Повлияют ли нынешние события, связанные со мной и Сашей на то, в какой стране мы будем жить? Сейчас мой ответ однозначный — я не хочу жить в этой стране. Даже когда в ней что-то изменится. Те, кто бьют людей, те, кто вызывают ОМОН на наблюдателей — они никуда не денутся, они здесь будут жить. А я не хочу жить с ними даже на одной территории.
Количество людей, замазанных в крови такое, что эту страну нужно будет строить заново. И я с огромным уважением буду относиться ко всем, кто будет это делать. Но я это не буду делать, я хочу жить. И я не считаю, что это здрада, предательство, эмиграция. Это мое право, как человека. Я вежливо общаюсь с теми, кто «исполняет функцию», как-то так они себе это объясняют, показывая на портрет Лукашенко и на герб за спиной, — «ну вы же понимаете, мы же исполняем функцию». Но я даже не хочу знать людей, исполняющих функцию. Не хочу сталкиваться с ним каждый день. Они же не изменятся за секунду, они просто будут ждать нового приказа.
Если ты спросишь про мой ночной кошмар, то это здесь болеть и здесь рожать. Родить — не самая большая проблема, рожу. Но я лечила своего ребенка в Израиле и Германии, я знаю минусы и плюсы врачебной практике там и здесь, к сожалению, не понаслышке. Да, черт с ней, с практикой, мы все, в конце концов все еще свидетели лютой лжи о ковиде.

— Саша поддержит тебя в этом решении, как ты считаешь?
— Нет, я думаю Саша не поддержит меня в этом решении.
Конечно, когда в Беларуси что-то изменится, она расцветет за короткое время. Она маленькая, ее легко изменить. И он из тех, кто меняет. И знает как. Это мегакрутая задача, как раз как он любит.

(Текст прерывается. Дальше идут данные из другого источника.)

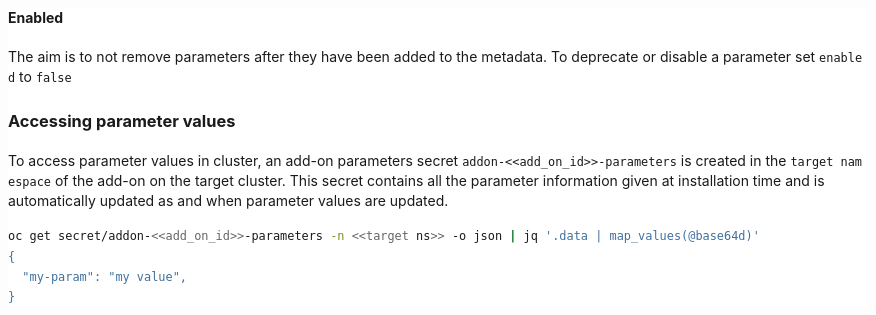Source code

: #### Enabled

The aim is to not remove parameters after they have been added to the metadata. To deprecate or disable a parameter
set `enabled` to `false`

### Accessing parameter values

To access parameter values in cluster, an add-on parameters secret `addon-<<add_on_id>>-parameters` is created in
the `target namespace` of the add-on on the target cluster. This secret contains all the parameter information given at
installation time and is automatically updated as and when parameter values are updated.

```bash
oc get secret/addon-<<add_on_id>>-parameters -n <<target ns>> -o json | jq '.data | map_values(@base64d)'
{
  "my-param": "my value",
}
```
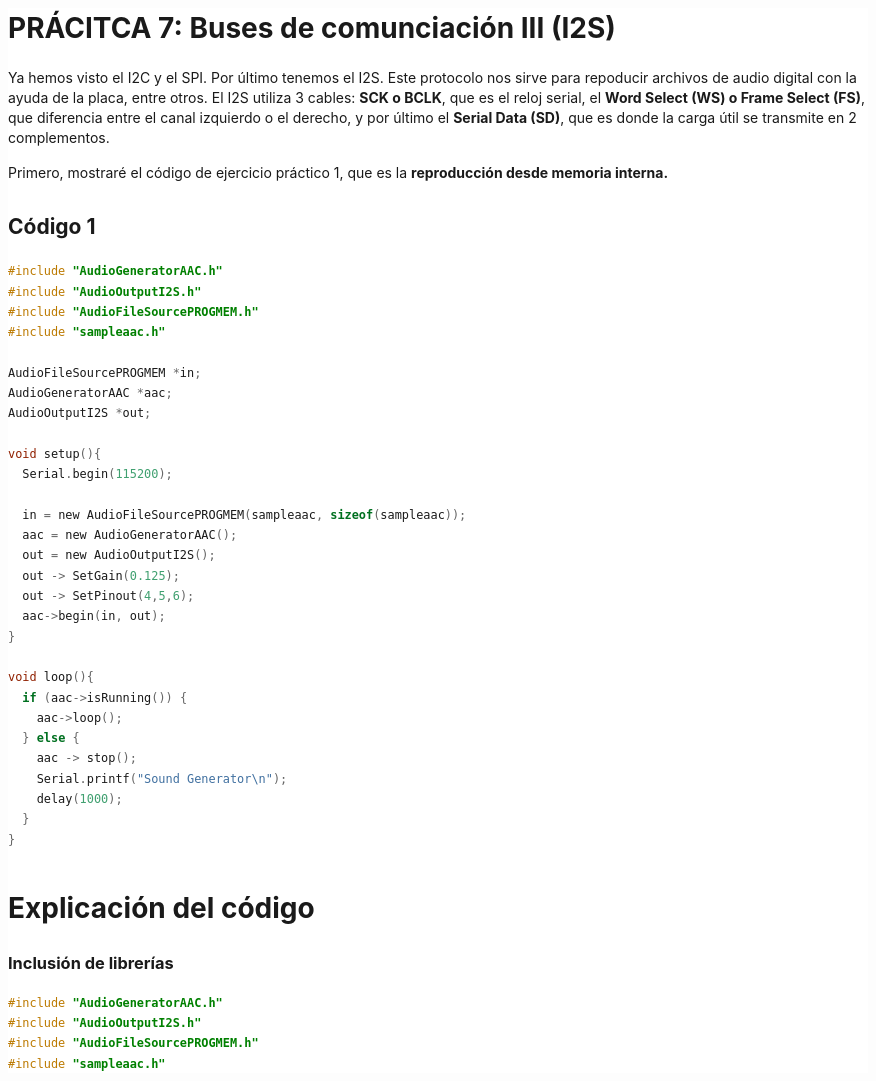 # PRÁCITCA 7: Buses de comunciación III (I2S)
Ya hemos visto el I2C y el SPI. Por último tenemos el I2S. Este protocolo nos sirve para repoducir archivos de audio digital con la ayuda de la placa, entre otros. El I2S utiliza 3 cables: **SCK o BCLK**, que es el reloj serial, el **Word Select (WS) o Frame Select (FS)**, que diferencia entre el canal izquierdo o el derecho, y por último el **Serial Data (SD)**, que es donde la carga útil se transmite en 2 complementos.

Primero, mostraré el código de ejercicio práctico 1, que es la **reproducción desde memoria interna.**

## Código 1
```c
#include "AudioGeneratorAAC.h"
#include "AudioOutputI2S.h"
#include "AudioFileSourcePROGMEM.h"
#include "sampleaac.h"

AudioFileSourcePROGMEM *in;
AudioGeneratorAAC *aac;
AudioOutputI2S *out;

void setup(){
  Serial.begin(115200);

  in = new AudioFileSourcePROGMEM(sampleaac, sizeof(sampleaac));
  aac = new AudioGeneratorAAC();
  out = new AudioOutputI2S();
  out -> SetGain(0.125);
  out -> SetPinout(4,5,6);
  aac->begin(in, out);
}

void loop(){
  if (aac->isRunning()) {
    aac->loop();
  } else {
    aac -> stop();
    Serial.printf("Sound Generator\n");
    delay(1000);
  }
}
```

# Explicación del código

### Inclusión de librerías
```c
#include "AudioGeneratorAAC.h"
#include "AudioOutputI2S.h"
#include "AudioFileSourcePROGMEM.h"
#include "sampleaac.h"
```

С другой стороны, несмотря на весь ад ситуации, я сейчас чувствую себя окутанной любовью и заботой. Не только волшебных друзей, которые помогают с передачами, привозят мне фрукты или бесконечно предлагают посидеть с Аделькой. Но и фактически далеких от меня людей: учителей моей дочери, врачей, Сашиных коллег и клиентов. И когда я думаю, что страна — это мы, я все больше верю в нас, и по этой логике — в страну.